Brilliant or bankrupt? How to work out if your business idea is viable

Brilliant or bankrupt? How to work out if your business idea is viable

With the enduring popularity of entrepreneurial TV shows, the media pays a lot of attention to finding a great business idea. It’s hard to believe that Dragon’s Den has been running since 2005—almost twenty years ago!

To work out if your idea is brilliant or will bankrupt you, there are four key questions to ask before you get started.

However, building a successful business has little to do with having a great idea, and everything to do with excellent execution.

For many entrepreneurs and business owners, coming up with new business ideas is the least of their problems. Some even argue that business ideas alone are worthless!

Some people have ideas and spot new opportunities virtually every day. But in some ways, constantly spotting new ways to do something is hugely disruptive. You end up starting a lot of things and never really seeing them through.

Those who make a big success of their business are the ones who understand how to analyse an idea for its potential and then execute it to generate maximum profit.

So, when you have that light bulb moment, and come up with a brilliant idea for a new business, the first thing to do is to stop and ask yourself these four questions;

1. Can you make a profit?

That sounds like a ridiculous question, but you’d be surprised how many people start businesses with no chance of ever making a profit.

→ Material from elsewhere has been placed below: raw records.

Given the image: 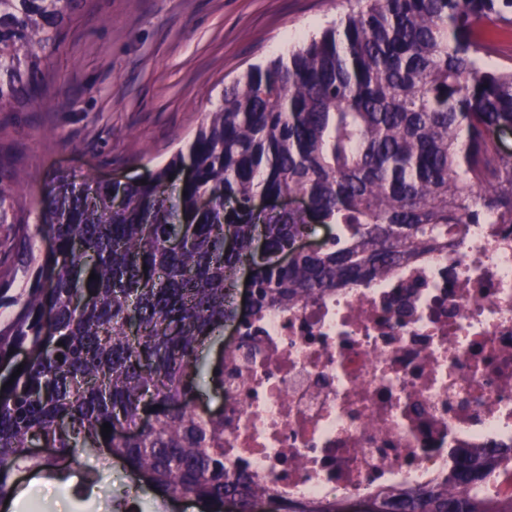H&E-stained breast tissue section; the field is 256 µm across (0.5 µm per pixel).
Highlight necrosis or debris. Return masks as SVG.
<instances>
[{
	"mask_svg": "<svg viewBox=\"0 0 512 512\" xmlns=\"http://www.w3.org/2000/svg\"><path fill=\"white\" fill-rule=\"evenodd\" d=\"M224 362V465L283 503L357 504L512 444V224L253 320Z\"/></svg>",
	"mask_w": 512,
	"mask_h": 512,
	"instance_id": "1",
	"label": "necrosis or debris"
}]
</instances>
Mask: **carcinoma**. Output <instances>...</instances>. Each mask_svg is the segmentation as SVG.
I'll return each instance as SVG.
<instances>
[{
    "label": "carcinoma",
    "mask_w": 512,
    "mask_h": 512,
    "mask_svg": "<svg viewBox=\"0 0 512 512\" xmlns=\"http://www.w3.org/2000/svg\"><path fill=\"white\" fill-rule=\"evenodd\" d=\"M84 2L0 0L1 115L54 107L50 54ZM494 21L512 25V0H352L342 29L226 87L150 179L58 177L38 201L44 255L19 205L28 177L0 161V224L14 225L15 271L30 282L16 297L0 282V308L18 307L0 320V501L20 494L21 470L67 479L68 467L26 453L42 441L119 462L163 500L188 495L207 512L228 498L237 512H347L336 501L287 507L224 470V414L189 402L201 381L220 397L235 351H200L228 321L246 327L449 249L465 224H512V160L492 137L512 130V67L485 64ZM187 161L192 176L169 180ZM286 193L306 209L254 207ZM317 224L336 233L281 263ZM511 465L494 449L463 455L445 483L362 512H512V498L471 496Z\"/></svg>",
    "instance_id": "carcinoma-1"
}]
</instances>
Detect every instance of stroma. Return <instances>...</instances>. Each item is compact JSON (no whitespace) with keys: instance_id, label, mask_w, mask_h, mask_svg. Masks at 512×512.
<instances>
[{"instance_id":"35a3bbf8","label":"stroma","mask_w":512,"mask_h":512,"mask_svg":"<svg viewBox=\"0 0 512 512\" xmlns=\"http://www.w3.org/2000/svg\"><path fill=\"white\" fill-rule=\"evenodd\" d=\"M348 0H87L51 56L50 111L0 115V157L51 178L142 179L191 141L251 67L287 56L339 22ZM93 461L66 481L34 477L29 512H199L161 504L113 464L85 489Z\"/></svg>"}]
</instances>
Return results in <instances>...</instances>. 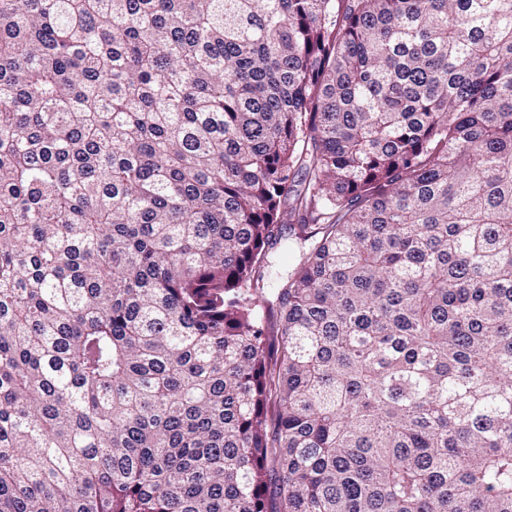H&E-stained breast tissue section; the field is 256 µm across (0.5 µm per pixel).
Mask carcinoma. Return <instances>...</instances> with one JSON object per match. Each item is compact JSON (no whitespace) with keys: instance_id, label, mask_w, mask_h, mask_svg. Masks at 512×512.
Masks as SVG:
<instances>
[{"instance_id":"obj_1","label":"carcinoma","mask_w":512,"mask_h":512,"mask_svg":"<svg viewBox=\"0 0 512 512\" xmlns=\"http://www.w3.org/2000/svg\"><path fill=\"white\" fill-rule=\"evenodd\" d=\"M0 512H512V0H0Z\"/></svg>"}]
</instances>
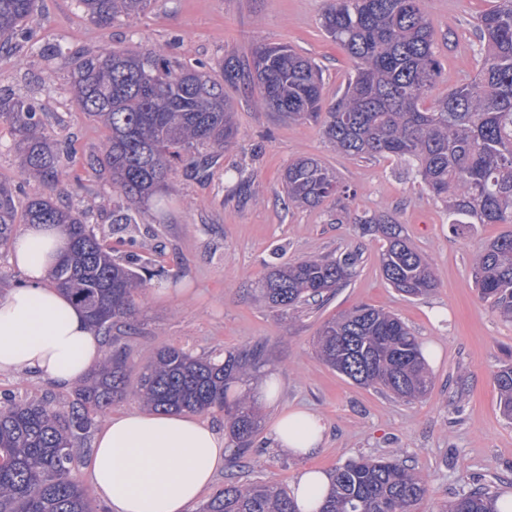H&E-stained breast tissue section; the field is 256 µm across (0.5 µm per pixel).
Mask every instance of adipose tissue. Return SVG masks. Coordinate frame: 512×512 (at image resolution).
I'll return each instance as SVG.
<instances>
[{"instance_id": "ef3b65f1", "label": "adipose tissue", "mask_w": 512, "mask_h": 512, "mask_svg": "<svg viewBox=\"0 0 512 512\" xmlns=\"http://www.w3.org/2000/svg\"><path fill=\"white\" fill-rule=\"evenodd\" d=\"M62 225L30 224L10 244L27 285L0 294V373H22L66 389L104 353L84 311L48 284L63 256ZM326 427L308 410L283 412L267 436L293 457L323 445ZM227 442L197 415L131 412L98 432L86 473L111 512H190L224 468ZM326 471L302 470L290 485L299 512H318L329 489Z\"/></svg>"}]
</instances>
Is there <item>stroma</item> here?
I'll return each mask as SVG.
<instances>
[{
  "mask_svg": "<svg viewBox=\"0 0 512 512\" xmlns=\"http://www.w3.org/2000/svg\"><path fill=\"white\" fill-rule=\"evenodd\" d=\"M487 6L488 0H423L439 45L436 93L475 75L474 20ZM324 7L325 0H151L145 12L104 28L85 17L77 0H39L30 21L35 43L23 50L25 64L0 53V96L39 100L46 135L73 150L58 190L74 207L92 211L94 230L113 255H124L132 238L143 263L165 270L151 280L136 314L106 337V350L124 351L130 382L164 346L207 356L262 345V371L277 376L278 397L274 406L262 407L263 426L250 451L228 447L215 488L260 482L285 489L307 467L330 472L360 456L395 455L430 480V494L416 512H436L462 491L512 488V420L499 410L494 382L495 371L512 363V321L479 298L472 277L477 253L512 226L479 224L466 235L453 234L444 209L422 193L400 160L340 154L320 127L258 111L254 87L227 88L238 136L208 179L196 180L178 165L170 175L164 220L148 214L127 226L112 224L120 199L84 167L106 130L76 107L58 59L62 52L166 44L181 63L213 67L229 53L249 54L263 38L290 44L319 64L331 101L354 63L321 30ZM302 155L318 158L355 191L353 214L386 211L403 224L411 245L432 265L438 282L432 293L410 298L388 284L379 263L380 237L361 234L349 220L330 223L326 208L289 203L282 174ZM241 169L252 176L255 194L244 203L226 201ZM188 198L194 208L185 207ZM354 247L361 250L356 276L323 306L289 314L257 299L256 287L271 267ZM361 304L391 311L420 343L438 348L425 398L397 399L318 359L313 341L322 323ZM1 391L18 401L74 397L73 389L17 374L0 373ZM295 408L317 413L326 426L324 445L308 459L273 447L267 437V424Z\"/></svg>",
  "mask_w": 512,
  "mask_h": 512,
  "instance_id": "stroma-1",
  "label": "stroma"
}]
</instances>
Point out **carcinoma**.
Listing matches in <instances>:
<instances>
[{
	"mask_svg": "<svg viewBox=\"0 0 512 512\" xmlns=\"http://www.w3.org/2000/svg\"><path fill=\"white\" fill-rule=\"evenodd\" d=\"M85 16L107 27L121 15L145 11L151 0H78ZM38 0H0V41L22 46L34 40L28 21ZM320 26L355 62L341 93L323 96L321 69L284 44L258 40L242 61L229 54L218 67L183 65L165 45L136 50L86 51L67 57L77 106L108 134L87 168L105 179L122 205L112 223L133 224L134 214L161 215L172 168L190 159L198 174L217 164L238 129L224 86L255 85L256 108L291 123H315L336 152L352 159L396 156L414 170L421 191L448 213L452 232L475 224H512V0H491L474 21L478 43L475 76L433 95L439 75L435 29L421 0H327ZM20 155L23 179L0 181V245L16 231L18 193H26L25 224H61L67 250L51 274L52 286L81 307L99 330L130 318L147 277L163 269L140 265L131 253L119 260L90 229L91 212L58 204L55 189L67 175L68 148L44 133L42 105L34 98H0ZM288 198L301 206L330 204L336 223L354 197L336 172L313 157L290 162L282 175ZM362 233L381 234L379 261L385 279L409 297L437 286L431 264L408 242L389 214L357 219ZM359 253L307 257L272 268L260 294L271 308L297 312L328 292L350 284ZM480 298L512 320V233L493 239L475 258ZM321 360L364 386L396 398L423 397L431 387L416 336L398 316L357 306L321 325ZM263 350L226 351L198 357L181 348L158 349L139 386L128 383L126 356L105 355L67 403L44 399L0 406V512H98L74 472V440L129 395L151 410L224 412L229 433L248 448L258 414L248 395L232 384L259 371ZM499 410L512 420V365L497 369ZM427 477L388 457H360L334 470L321 512H416L428 495ZM497 495L482 488L463 492L444 512H496ZM200 512H296L288 494L264 483L226 484Z\"/></svg>",
	"mask_w": 512,
	"mask_h": 512,
	"instance_id": "1",
	"label": "carcinoma"
}]
</instances>
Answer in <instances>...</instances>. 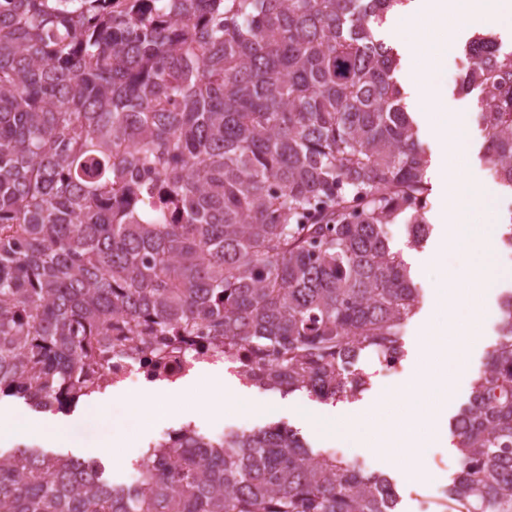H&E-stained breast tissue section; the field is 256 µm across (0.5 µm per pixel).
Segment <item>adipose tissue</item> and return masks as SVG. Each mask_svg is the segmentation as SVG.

For example, you might find that you can buy an item for 95p and sell it for £1. In theory, you are making a profit. But once you consider the costs of just being in business, never mind staff and premises, you can see that your profit margins will be squeezed pretty hard.

You need to ensure that whatever you do either has good profit margins to start with or will benefit from economies of scale in the future (such as the ability to buy items cheaper in bulk when you sell significant amounts of them).

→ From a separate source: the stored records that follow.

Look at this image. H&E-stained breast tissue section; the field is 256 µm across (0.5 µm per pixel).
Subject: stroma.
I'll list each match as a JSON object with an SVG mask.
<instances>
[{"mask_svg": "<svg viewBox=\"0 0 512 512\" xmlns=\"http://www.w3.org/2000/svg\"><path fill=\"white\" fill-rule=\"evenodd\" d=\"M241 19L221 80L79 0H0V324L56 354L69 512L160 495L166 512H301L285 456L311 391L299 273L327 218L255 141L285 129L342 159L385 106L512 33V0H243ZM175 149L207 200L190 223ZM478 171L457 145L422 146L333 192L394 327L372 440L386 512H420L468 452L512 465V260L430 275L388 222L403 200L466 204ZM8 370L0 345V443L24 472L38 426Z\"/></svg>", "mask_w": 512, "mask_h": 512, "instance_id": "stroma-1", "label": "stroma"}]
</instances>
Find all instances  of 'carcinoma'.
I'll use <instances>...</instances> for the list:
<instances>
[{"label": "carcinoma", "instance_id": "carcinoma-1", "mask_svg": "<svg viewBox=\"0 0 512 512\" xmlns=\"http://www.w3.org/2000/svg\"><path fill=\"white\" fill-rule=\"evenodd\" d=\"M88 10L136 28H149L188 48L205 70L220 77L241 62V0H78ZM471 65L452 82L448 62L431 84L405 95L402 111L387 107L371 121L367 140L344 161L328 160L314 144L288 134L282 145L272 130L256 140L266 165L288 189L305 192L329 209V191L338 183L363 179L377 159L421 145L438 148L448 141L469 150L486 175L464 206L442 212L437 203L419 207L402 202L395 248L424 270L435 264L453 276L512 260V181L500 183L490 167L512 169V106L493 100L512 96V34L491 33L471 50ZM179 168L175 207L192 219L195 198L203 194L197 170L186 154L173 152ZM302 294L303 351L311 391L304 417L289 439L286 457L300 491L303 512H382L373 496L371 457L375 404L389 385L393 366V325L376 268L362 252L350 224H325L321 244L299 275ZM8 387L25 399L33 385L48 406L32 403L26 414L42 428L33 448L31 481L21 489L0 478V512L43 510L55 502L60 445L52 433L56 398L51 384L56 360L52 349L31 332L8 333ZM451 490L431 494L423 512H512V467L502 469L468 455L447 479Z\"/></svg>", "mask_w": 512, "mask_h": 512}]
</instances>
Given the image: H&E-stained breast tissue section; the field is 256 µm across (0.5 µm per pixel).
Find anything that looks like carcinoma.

One other idea to consider is profiting from cross-sells and upsells. For example, many restaurants tend to make most of their profit on starters, desserts, and drinks—yet no one would want to eat there if they didn’t offer unprofitable main courses.

By the way, if you plan to just get started in business and “worry about making a profit later”, rethink your plans now. Businesses started purely on passion rarely last.

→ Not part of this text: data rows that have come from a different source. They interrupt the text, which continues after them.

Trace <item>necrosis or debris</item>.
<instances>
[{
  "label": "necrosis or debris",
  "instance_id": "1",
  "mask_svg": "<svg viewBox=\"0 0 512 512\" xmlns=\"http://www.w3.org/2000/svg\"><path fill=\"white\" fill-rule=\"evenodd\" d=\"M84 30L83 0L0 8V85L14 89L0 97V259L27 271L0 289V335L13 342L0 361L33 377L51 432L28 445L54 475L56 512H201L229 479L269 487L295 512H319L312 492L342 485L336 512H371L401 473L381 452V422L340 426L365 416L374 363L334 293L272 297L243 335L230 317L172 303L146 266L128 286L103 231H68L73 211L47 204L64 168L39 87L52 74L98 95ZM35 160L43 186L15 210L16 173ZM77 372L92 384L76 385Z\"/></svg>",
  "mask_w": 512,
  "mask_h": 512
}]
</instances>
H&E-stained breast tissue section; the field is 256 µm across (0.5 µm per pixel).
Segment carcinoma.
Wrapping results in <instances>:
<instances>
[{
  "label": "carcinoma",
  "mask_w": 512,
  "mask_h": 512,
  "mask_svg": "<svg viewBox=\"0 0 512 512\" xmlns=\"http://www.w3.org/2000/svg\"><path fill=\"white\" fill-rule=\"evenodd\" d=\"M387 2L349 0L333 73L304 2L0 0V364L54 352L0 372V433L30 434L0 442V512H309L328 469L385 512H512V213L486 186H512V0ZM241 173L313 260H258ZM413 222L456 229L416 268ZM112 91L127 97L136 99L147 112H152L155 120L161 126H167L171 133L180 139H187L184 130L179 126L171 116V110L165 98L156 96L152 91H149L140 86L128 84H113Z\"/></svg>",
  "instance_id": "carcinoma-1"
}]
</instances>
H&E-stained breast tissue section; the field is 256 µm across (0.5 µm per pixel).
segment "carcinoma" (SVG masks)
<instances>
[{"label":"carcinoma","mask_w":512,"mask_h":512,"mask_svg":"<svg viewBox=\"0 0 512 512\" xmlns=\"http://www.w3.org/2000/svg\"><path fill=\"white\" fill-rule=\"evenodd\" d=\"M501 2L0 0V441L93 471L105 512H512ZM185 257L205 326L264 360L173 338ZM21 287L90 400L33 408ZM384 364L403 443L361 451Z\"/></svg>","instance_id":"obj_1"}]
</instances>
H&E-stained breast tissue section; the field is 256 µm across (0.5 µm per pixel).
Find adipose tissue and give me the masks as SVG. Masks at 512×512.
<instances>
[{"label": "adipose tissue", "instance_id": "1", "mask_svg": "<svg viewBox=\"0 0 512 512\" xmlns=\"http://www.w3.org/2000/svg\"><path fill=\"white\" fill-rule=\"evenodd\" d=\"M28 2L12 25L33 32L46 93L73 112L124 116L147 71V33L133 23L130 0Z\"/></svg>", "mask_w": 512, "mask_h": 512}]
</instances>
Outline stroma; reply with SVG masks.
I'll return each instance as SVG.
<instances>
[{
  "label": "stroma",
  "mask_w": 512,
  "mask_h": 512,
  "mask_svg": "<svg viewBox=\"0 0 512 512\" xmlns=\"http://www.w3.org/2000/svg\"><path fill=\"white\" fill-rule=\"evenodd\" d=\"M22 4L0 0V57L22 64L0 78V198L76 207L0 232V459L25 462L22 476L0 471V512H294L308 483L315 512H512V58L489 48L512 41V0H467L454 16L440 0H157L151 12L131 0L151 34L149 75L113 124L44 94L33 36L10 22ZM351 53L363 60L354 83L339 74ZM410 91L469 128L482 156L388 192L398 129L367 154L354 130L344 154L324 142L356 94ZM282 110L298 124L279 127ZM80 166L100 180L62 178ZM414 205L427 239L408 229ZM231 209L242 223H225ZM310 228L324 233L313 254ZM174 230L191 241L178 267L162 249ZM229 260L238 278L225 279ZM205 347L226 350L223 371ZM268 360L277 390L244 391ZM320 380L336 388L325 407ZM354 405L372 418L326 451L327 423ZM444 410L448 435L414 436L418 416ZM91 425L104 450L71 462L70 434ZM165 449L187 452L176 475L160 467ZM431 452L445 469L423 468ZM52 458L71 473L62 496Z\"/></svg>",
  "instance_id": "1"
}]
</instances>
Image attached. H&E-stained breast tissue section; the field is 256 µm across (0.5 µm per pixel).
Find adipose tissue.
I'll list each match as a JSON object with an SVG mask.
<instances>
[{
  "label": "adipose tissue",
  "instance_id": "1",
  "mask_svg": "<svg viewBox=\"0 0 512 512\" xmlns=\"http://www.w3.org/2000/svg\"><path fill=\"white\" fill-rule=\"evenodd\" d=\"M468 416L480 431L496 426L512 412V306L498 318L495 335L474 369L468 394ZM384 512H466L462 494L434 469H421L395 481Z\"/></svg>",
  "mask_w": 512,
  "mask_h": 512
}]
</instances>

Running a business can be hard enough – when you work 70 hours a week and not making any money, you’ll soon find your passion slowly seeps away.

2. Will you make a profit?

Almost as important as whether you can make a profit is whether you will make a profit.

This is about examining your marketplace to see what potential revenue there is out there, what your competitors are doing, and whether there are enough opportunities for you to grab market share.

Here’s an example of what we mean. You could look at the market for selling ink for the latest ‘Ink Tank’ printers and see that the profit margins per item are really high.

But when you look at the number of retailers and online businesses already selling them, you will see that the costs of acquiring a customer (out-marketing your competitors) are so high, that the profit margins are actually low.

New businesses rarely do well trying to break into established mature markets. You’re better off looking at new markets with a proven demand for the product or service, but the market is still open for one business to dominate. That’s your opportunity.

A strong USP will help you to build a viable business. Read – How to develop a strong USP and how to use it to attract more and higher value customers to learn how you can use this key tool to improve your chances of success.

3. Is it scalable?

This is a particularly relevant question for anyone providing a service or selling themselves.

Just because working on your own can generate a turnover of £50,000 a year, are you able to scale your business up as demand grows? If not, you will have a problem generating significant profits in the years to come.

You may be brilliant at what you do and find it easy to fill your day with client work, but you may struggle to find staff with the same talent and drive.

That means there will come a point where you either have to lower the overall quality of the work the business provides as you grow, or cap the amount of work you do.

Beware of any business where you swap time for money. It will be hard – although not impossible – to scale it up and run it exactly as you would want it to operate.

4. Is it saleable?

This is the one question very few business owners ask when they start, but it is a vital one. As hard as it is to believe right now, there will come a point when you will have had enough of your business and want to move on to something new.

Our article on why it’s vital you plan your exit before you start your business explains the importance of this issue in more detail.

If you have invested ten years of your life into a venture, what will you have to show for it?

Can your business survive without you? If not, it is unlikely that you will have anything worth selling.

Businesses that can be sold tend not to rely on one person but use solid systems and replaceable employees to make a good profit.

As you examine your business idea, ask yourself if your business could ultimately be run by other people. Even if you never plan to sell it, you will at least build a profitable business that still allows you to take long holidays!